Stacks are commonly used in _______ processing, where the last operation performed needs to be reversed first.
- Batch
- Parallel
- Redo
- Undo
Stacks are commonly used in Undo processing, where the last operation performed needs to be reversed first. The Last-In-First-Out (LIFO) nature of stacks makes them suitable for managing such sequential operations.
Can bubble sort be used efficiently for sorting large datasets? Why or why not?
- It depends on the distribution of elements in the dataset
- No, it has a time complexity of O(n^2), making it inefficient for large datasets
- Only for datasets with a prime number of elements
- Yes, it has a linear time complexity for large datasets
Bubble sort is not efficient for sorting large datasets due to its time complexity of O(n^2). The algorithm involves nested loops, making the number of comparisons and swaps increase quadratically with the size of the dataset, leading to poor performance for large datasets.

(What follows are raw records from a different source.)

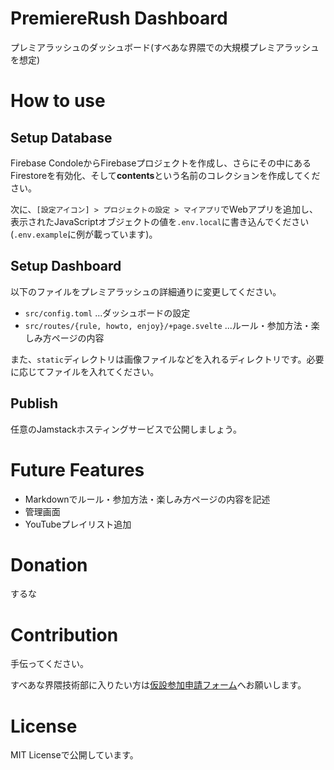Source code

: # PremiereRush Dashboard
プレミアラッシュのダッシュボード(すべあな界隈での大規模プレミアラッシュを想定)

# How to use
## Setup Database
Firebase CondoleからFirebaseプロジェクトを作成し、さらにその中にあるFirestoreを有効化、そして**contents**という名前のコレクションを作成してください。

次に、`[設定アイコン] > プロジェクトの設定 > マイアプリ`でWebアプリを追加し、表示されたJavaScriptオブジェクトの値を`.env.local`に書き込んでください(`.env.example`に例が載っています)。

## Setup Dashboard
以下のファイルをプレミアラッシュの詳細通りに変更してください。
- `src/config.toml` ...ダッシュボードの設定
- `src/routes/{rule, howto, enjoy}/+page.svelte` ...ルール・参加方法・楽しみ方ページの内容

また、`static`ディレクトリは画像ファイルなどを入れるディレクトリです。必要に応じてファイルを入れてください。

## Publish
任意のJamstackホスティングサービスで公開しましょう。

# Future Features
- Markdownでルール・参加方法・楽しみ方ページの内容を記述
- 管理画面
- YouTubeプレイリスト追加

# Donation
するな

# Contribution
手伝ってください。

すべあな界隈技術部に入りたい方は[仮設参加申請フォーム](https://forms.gle/8HRm74boxdpkfWRp6)へお願いします。

# License
MIT Licenseで公開しています。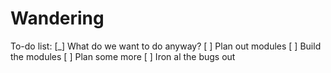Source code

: # Wandering

To-do list:
[_] What do we want to do anyway?
[ ] Plan out modules
[ ] Build the modules
[ ] Plan some more
[ ] Iron al the bugs out
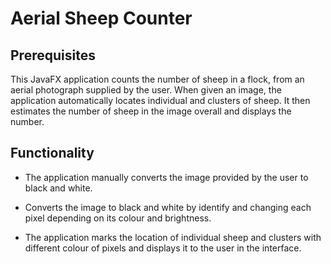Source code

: # Aerial Sheep Counter

## Prerequisites
This JavaFX application counts the number of sheep in a flock, from an aerial photograph supplied by the user. When given an image, the application automatically locates individual and clusters of sheep. It then estimates the number of sheep in the image overall and displays the number. 

## Functionality
* The application manually converts the image provided by the user to black and white.

* Converts the image to black and white by identify and changing each pixel depending on its colour and brightness.

* The application marks the location of individual sheep and clusters with different colour of pixels and displays it to the user in the interface.

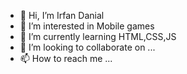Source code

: - 👋 Hi, I’m Irfan Danial
- 👀 I’m interested in Mobile games 
- 🌱 I’m currently learning HTML,CSS,JS
- 💞️ I’m looking to collaborate on ...
- 📫 How to reach me ...

<!---
PandanTersakiti/PandanTersakiti is a ✨ special ✨ repository because its `README.md` (this file) appears on your GitHub profile.
You can click the Preview link to take a look at your changes.
--->
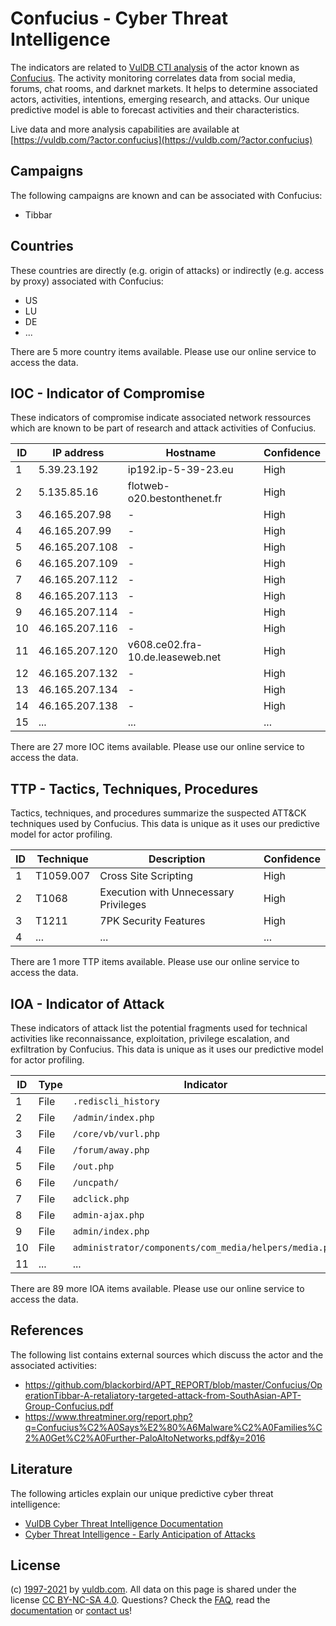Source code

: # Confucius - Cyber Threat Intelligence

The indicators are related to [VulDB CTI analysis](https://vuldb.com/?doc.cti) of the actor known as [Confucius](https://vuldb.com/?actor.confucius). The activity monitoring correlates data from social media, forums, chat rooms, and darknet markets. It helps to determine associated actors, activities, intentions, emerging research, and attacks. Our unique predictive model is able to forecast activities and their characteristics.

Live data and more analysis capabilities are available at [https://vuldb.com/?actor.confucius](https://vuldb.com/?actor.confucius)

## Campaigns

The following campaigns are known and can be associated with Confucius:

* Tibbar

## Countries

These countries are directly (e.g. origin of attacks) or indirectly (e.g. access by proxy) associated with Confucius:

* US
* LU
* DE
* ...

There are 5 more country items available. Please use our online service to access the data.

## IOC - Indicator of Compromise

These indicators of compromise indicate associated network ressources which are known to be part of research and attack activities of Confucius.

ID | IP address | Hostname | Confidence
-- | ---------- | -------- | ----------
1 | 5.39.23.192 | ip192.ip-5-39-23.eu | High
2 | 5.135.85.16 | flotweb-o20.bestonthenet.fr | High
3 | 46.165.207.98 | - | High
4 | 46.165.207.99 | - | High
5 | 46.165.207.108 | - | High
6 | 46.165.207.109 | - | High
7 | 46.165.207.112 | - | High
8 | 46.165.207.113 | - | High
9 | 46.165.207.114 | - | High
10 | 46.165.207.116 | - | High
11 | 46.165.207.120 | v608.ce02.fra-10.de.leaseweb.net | High
12 | 46.165.207.132 | - | High
13 | 46.165.207.134 | - | High
14 | 46.165.207.138 | - | High
15 | ... | ... | ...

There are 27 more IOC items available. Please use our online service to access the data.

## TTP - Tactics, Techniques, Procedures

Tactics, techniques, and procedures summarize the suspected ATT&CK techniques used by Confucius. This data is unique as it uses our predictive model for actor profiling.

ID | Technique | Description | Confidence
-- | --------- | ----------- | ----------
1 | T1059.007 | Cross Site Scripting | High
2 | T1068 | Execution with Unnecessary Privileges | High
3 | T1211 | 7PK Security Features | High
4 | ... | ... | ...

There are 1 more TTP items available. Please use our online service to access the data.

## IOA - Indicator of Attack

These indicators of attack list the potential fragments used for technical activities like reconnaissance, exploitation, privilege escalation, and exfiltration by Confucius. This data is unique as it uses our predictive model for actor profiling.

ID | Type | Indicator | Confidence
-- | ---- | --------- | ----------
1 | File | `.rediscli_history` | High
2 | File | `/admin/index.php` | High
3 | File | `/core/vb/vurl.php` | High
4 | File | `/forum/away.php` | High
5 | File | `/out.php` | Medium
6 | File | `/uncpath/` | Medium
7 | File | `adclick.php` | Medium
8 | File | `admin-ajax.php` | High
9 | File | `admin/index.php` | High
10 | File | `administrator/components/com_media/helpers/media.php` | High
11 | ... | ... | ...

There are 89 more IOA items available. Please use our online service to access the data.

## References

The following list contains external sources which discuss the actor and the associated activities:

* https://github.com/blackorbird/APT_REPORT/blob/master/Confucius/OperationTibbar-A-retaliatory-targeted-attack-from-SouthAsian-APT-Group-Confucius.pdf
* https://www.threatminer.org/report.php?q=Confucius%C2%A0Says%E2%80%A6Malware%C2%A0Families%C2%A0Get%C2%A0Further-PaloAltoNetworks.pdf&y=2016

## Literature

The following articles explain our unique predictive cyber threat intelligence:

* [VulDB Cyber Threat Intelligence Documentation](https://vuldb.com/?doc.cti)
* [Cyber Threat Intelligence - Early Anticipation of Attacks](https://www.scip.ch/en/?labs.20201022)

## License

(c) [1997-2021](https://vuldb.com/?doc.changelog) by [vuldb.com](https://vuldb.com/?doc.about). All data on this page is shared under the license [CC BY-NC-SA 4.0](https://creativecommons.org/licenses/by-nc-sa/4.0/). Questions? Check the [FAQ](https://vuldb.com/?doc.faq), read the [documentation](https://vuldb.com/?doc) or [contact us](https://vuldb.com/?contact)!
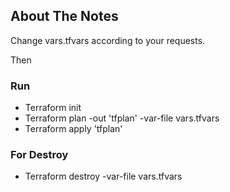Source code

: 
<!-- ABOUT THE Notes -->
## About The Notes

Change vars.tfvars according to your requests.

Then

### Run

- Terraform init
- Terraform plan -out 'tfplan' -var-file vars.tfvars
- Terraform apply 'tfplan'

### For Destroy
- Terraform destroy -var-file vars.tfvars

What is the time complexity of searching for an element in a balanced binary search tree like AVL or red-black tree?
- O(1)
- O(log n)
- O(n log n)
- O(n)
The time complexity of searching for an element in a balanced binary search tree, such as AVL or red-black tree, is O(log n), where 'n' is the number of elements in the tree. The balanced structure allows for efficient search operations, maintaining logarithmic time complexity.

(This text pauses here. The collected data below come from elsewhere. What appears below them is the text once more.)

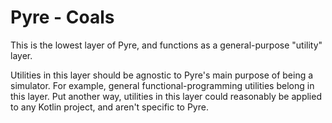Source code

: # Pyre - Coals

This is the lowest layer of Pyre, and functions as a general-purpose "utility" layer.

Utilities in this layer should be agnostic to Pyre's main purpose of being a simulator.
For example, general functional-programming utilities belong in this layer.
Put another way, utilities in this layer could reasonably be applied to any Kotlin project, and aren't specific to Pyre.
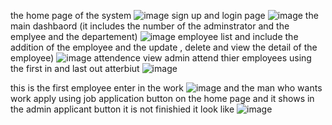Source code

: the home page of the system
![image](https://github.com/user-attachments/assets/b00a521f-f451-450f-8f64-b8ef31718f73)
sign up and login page
![image](https://github.com/user-attachments/assets/2578ed98-7006-46cb-84df-e511cfa32341)
the main dashbaord (it includes the number of the adminstrator and the emplyee and the departement)
![image](https://github.com/user-attachments/assets/a3967d0c-f104-47cb-8cf8-537024197595)
employee list and include the addition of the employee and the update , delete and view the detail of the employee)
![image](https://github.com/user-attachments/assets/1048d7ae-6cb6-434c-921f-de0f9c0cc7c2)
attendence view admin attend thier employees using the first in and last out atterbiut 
![image](https://github.com/user-attachments/assets/7359fcf4-f6e5-4de8-ba2d-553ac9ffcd6f)

this is the first employee enter in the work
![image](https://github.com/user-attachments/assets/68ceb7c8-5997-4851-acc1-5296f9969088)
and the man who wants work apply using job application button on the home page and it shows in the admin applicant button it is not finishied it look like 
![image](https://github.com/user-attachments/assets/68f52dab-040d-4bbe-9984-7e76a93b4e09)
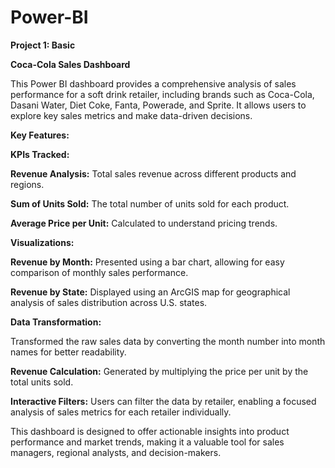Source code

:# Power-BI
**Project 1: Basic**

**Coca-Cola Sales Dashboard**

This Power BI dashboard provides a comprehensive analysis of sales performance for a soft drink retailer, including brands such as Coca-Cola, Dasani Water, Diet Coke, Fanta, Powerade, and Sprite. It allows users to explore key sales metrics and make data-driven decisions.

**Key Features:**

**KPIs Tracked:**

**Revenue Analysis:** Total sales revenue across different products and regions.

**Sum of Units Sold:** The total number of units sold for each product.

**Average Price per Unit:** Calculated to understand pricing trends.

**Visualizations:**

**Revenue by Month:** Presented using a bar chart, allowing for easy comparison of monthly sales performance.

**Revenue by State:** Displayed using an ArcGIS map for geographical analysis of sales distribution across U.S. states.

**Data Transformation:**

Transformed the raw sales data by converting the month number into month names for better readability.

**Revenue Calculation:** Generated by multiplying the price per unit by the total units sold.

**Interactive Filters:**
Users can filter the data by retailer, enabling a focused analysis of sales metrics for each retailer individually.

This dashboard is designed to offer actionable insights into product performance and market trends, making it a valuable tool for sales managers, regional analysts, and decision-makers.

A _______ is a data structure that allows elements to be inserted from one end and removed from the other end.
- Deque
- Linked List
- Queue
- Stack
A deque (double-ended queue) is a data structure that allows elements to be inserted from one end and removed from the other end. This provides flexibility in adding and removing elements from both the front and rear, making it a versatile data structure.

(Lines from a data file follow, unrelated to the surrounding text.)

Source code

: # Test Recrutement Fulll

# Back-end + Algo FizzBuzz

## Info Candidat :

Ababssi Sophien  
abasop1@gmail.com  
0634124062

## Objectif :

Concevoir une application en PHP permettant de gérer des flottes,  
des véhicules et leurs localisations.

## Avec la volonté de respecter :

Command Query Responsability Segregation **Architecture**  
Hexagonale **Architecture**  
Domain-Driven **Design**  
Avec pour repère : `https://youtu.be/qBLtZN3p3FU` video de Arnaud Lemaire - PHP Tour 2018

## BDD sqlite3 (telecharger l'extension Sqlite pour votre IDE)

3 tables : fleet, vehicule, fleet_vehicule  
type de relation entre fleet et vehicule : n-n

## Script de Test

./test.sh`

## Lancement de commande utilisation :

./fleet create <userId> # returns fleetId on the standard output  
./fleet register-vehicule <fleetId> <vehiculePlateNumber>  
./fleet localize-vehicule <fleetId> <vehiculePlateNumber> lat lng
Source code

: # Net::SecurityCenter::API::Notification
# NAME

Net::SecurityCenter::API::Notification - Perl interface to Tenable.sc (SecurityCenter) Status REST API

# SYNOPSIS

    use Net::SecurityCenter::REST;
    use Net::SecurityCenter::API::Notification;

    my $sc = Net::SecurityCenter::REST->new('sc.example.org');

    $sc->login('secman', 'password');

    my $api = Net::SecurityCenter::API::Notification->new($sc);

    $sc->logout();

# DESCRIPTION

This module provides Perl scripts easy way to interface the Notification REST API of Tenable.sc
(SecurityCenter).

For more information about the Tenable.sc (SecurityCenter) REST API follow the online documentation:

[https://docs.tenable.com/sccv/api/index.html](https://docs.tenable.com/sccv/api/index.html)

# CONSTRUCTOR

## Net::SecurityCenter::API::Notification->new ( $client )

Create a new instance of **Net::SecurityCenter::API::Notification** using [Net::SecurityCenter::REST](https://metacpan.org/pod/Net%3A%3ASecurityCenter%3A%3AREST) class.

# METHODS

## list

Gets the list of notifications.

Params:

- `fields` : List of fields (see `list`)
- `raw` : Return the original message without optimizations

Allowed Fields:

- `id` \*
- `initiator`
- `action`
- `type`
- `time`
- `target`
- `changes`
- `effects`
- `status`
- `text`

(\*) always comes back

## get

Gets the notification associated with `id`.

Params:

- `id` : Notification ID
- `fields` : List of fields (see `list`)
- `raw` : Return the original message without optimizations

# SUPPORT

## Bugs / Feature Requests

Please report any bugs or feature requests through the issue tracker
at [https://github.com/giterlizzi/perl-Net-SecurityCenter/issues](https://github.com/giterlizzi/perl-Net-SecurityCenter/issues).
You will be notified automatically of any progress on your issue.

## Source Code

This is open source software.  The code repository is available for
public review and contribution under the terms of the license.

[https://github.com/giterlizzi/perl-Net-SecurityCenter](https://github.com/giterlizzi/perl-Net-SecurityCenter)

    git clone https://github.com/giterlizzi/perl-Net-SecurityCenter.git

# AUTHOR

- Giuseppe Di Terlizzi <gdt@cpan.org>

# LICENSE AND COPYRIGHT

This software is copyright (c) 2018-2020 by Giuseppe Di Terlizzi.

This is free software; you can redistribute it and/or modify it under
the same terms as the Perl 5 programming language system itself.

What is the time complexity of radix sort?
- O(d * (n + b))
- O(log n)
- O(n log n)
- O(n^2)
The time complexity of radix sort is O(d * (n + b)), where 'd' is the number of digits in the input numbers, 'n' is the number of elements, and 'b' is the base of the numeric representation.
Linear search examines each element in the array _______ until the desired element is found or the end of the array is reached.
- None of the above
- One by one
- Randomly
- Skip a few at a time
Linear search examines each element in the array one by one until the desired element is found or the end of the array is reached. It starts from the beginning and checks each element sequentially.
Selecting a _______ pivot element in Quick Sort can significantly reduce its time complexity.
- Largest
- Middle
- Random
- Smallest
Selecting a random pivot element in Quick Sort can significantly reduce its time complexity by minimizing the chance of encountering the worst-case scenario, leading to more balanced partitions.
One of the key advantages of merge sort is its _______ time complexity in all cases.
- O(log n)
- O(n log n)
- O(n)
- O(n^2)
One of the key advantages of merge sort is its O(n log n) time complexity in all cases. This makes it more efficient than some other sorting algorithms, especially in scenarios with large datasets.
Suppose you're designing a software tool for identifying similar images. Discuss how you would adapt algorithms for the longest common substring problem to compare image data and find common features.
- By comparing the image sizes without analyzing the actual content.
- By converting image data into a format suitable for string comparison and applying longest common substring algorithms.
- By focusing only on the overall color distribution in the images.
- By randomly selecting pixels in the images for substring comparison.
Adapting longest common substring algorithms for image comparison involves converting image data into a format suitable for string comparison. This allows for the identification of common features by analyzing substrings within the image data.
How does topological sorting differ from other sorting algorithms like bubble sort or merge sort?
- Topological sorting has a time complexity of O(n^2), whereas bubble sort and merge sort have better time complexities of O(n^2) and O(n log n) respectively.
- Topological sorting is a comparison-based sorting algorithm, similar to bubble sort and merge sort.
- Topological sorting is an in-place sorting algorithm, whereas bubble sort and merge sort require additional space for sorting.
- Topological sorting is specifically designed for directed acyclic graphs (DAGs) and maintains the order of dependencies, while bubble sort and merge sort are general-purpose sorting algorithms for arrays.
Topological sorting is specialized for directed acyclic graphs (DAGs), ensuring a valid sequence of dependencies, unlike general-purpose sorting algorithms such as bubble sort and merge sort.